> INFORMATION SUPPLIED:

::::::::::

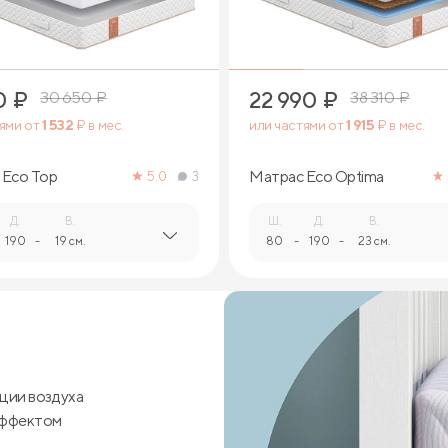
0
₽
22 990
₽
30 650
₽
38 310
₽
тями от
1 532
₽ в мес.
или частями от
1 915
₽ в мес.
 Eco Top
Матрас Eco Optima
5.0
3
Д.
В.
Ш.
Д.
В.
190
-
19 см.
80
-
190
-
23 см.
ции воздуха
эффектом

::::::::::

> JOB: Line by line, output the material above exactly, passing over the pictures.

> TASK SOLUTION:
0
₽
22 990
₽
30 650
₽
38 310
₽
тями от
1 532
₽ в мес.
или частями от
1 915
₽ в мес.
 Eco Top
Матрас Eco Optima
5.0
3
Д.
В.
Ш.
Д.
В.
190
-
19 см.
80
-
190
-
23 см.
ции воздуха
эффектом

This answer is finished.